True story: In 1841, Con artists kidnapped Solomon Northup–a free-born African American living in upstate New York–and sold him into slavery down south. Movie: This film shows us the horrors of slavery through the eyes of an educated man turned into a beast of burden. Chiwetel Ejiofor gives an Oscar-worthy performance as Northup, horrified, trapped, and mostly helpless. Beautiful yet daring photography, combined with minimalist editing, intensify the horrors. Easily the best new film I’ve seen this year.
I’m giving it an A, although it’s far better than most of the films I give that grade to.
After the film, Festival Executive Director Mark Fishkin and Director of Programming Zoë Elton brought up director Steve McQueen (not related to the late American movie star with the same name), star Chiwetel Ejiofor, and supporting player Lupita Nyong’o. Both McQueen and Ejiofor received awards.
Then Fishkin left the stage, and Elton moderated the Q&A with the filmmakers. Here are some highlights, with no guarantee that every quote is 100% accurate. I was typing as fast as I can.
- Ejiofor: I’ll have a life before [making this film] and a life after it. The process, the way Steve works with actors, the whole cast and crew, was amazing. Everyone was enabled and allowed to bring their creativity to the process. It changed my relationship to acting.
- McQueen: I wanted to make a film about slavery because I felt in the history of film this subject had not been tackled.

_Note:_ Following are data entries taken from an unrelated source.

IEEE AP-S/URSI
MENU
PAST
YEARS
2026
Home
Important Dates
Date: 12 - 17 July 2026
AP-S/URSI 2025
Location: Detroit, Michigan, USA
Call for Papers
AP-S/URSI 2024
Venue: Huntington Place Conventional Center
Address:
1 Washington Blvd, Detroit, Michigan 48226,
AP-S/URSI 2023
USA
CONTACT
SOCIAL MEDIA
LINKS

My wife discovered the book [the non-fiction memoir that the film was based on]. I’d never heard of it. Everyone knows The Diary of Anne Frank. Every school should have this book on their curriculum…To me this book is a kind of a gift to the world.
- Elton asked if the film would have been less effective if it had been made by an American (McQueen is a black Englishman). McQueen: No. I’m not a nationalist. The only difference between me and an African-American is that my parents’ boat went left instead of right.
- An audience member pointed out the difficult subjects covered not only in 12 Years a Slave, but also in his last film, Shame. "Where do you draw the line?" McQueen:: I draw the line at the truth.
- Someone asked about the lack of editing in a particularly harrowing whipping scene. McQueen: I don’t do coverage. For me it’s a waste of time. I know what I want. That scene was about being in real time. not letting the audience off the hook.
12 Years a Slave will screen again at the festival, at the Sequoia, Sunday at 11:00am. The screening is sold out, but there may be rush tickets available.
Fox Searchlight has picked up the film, and it will receive a regular theatrical release. I’ll post a full review before the film opens.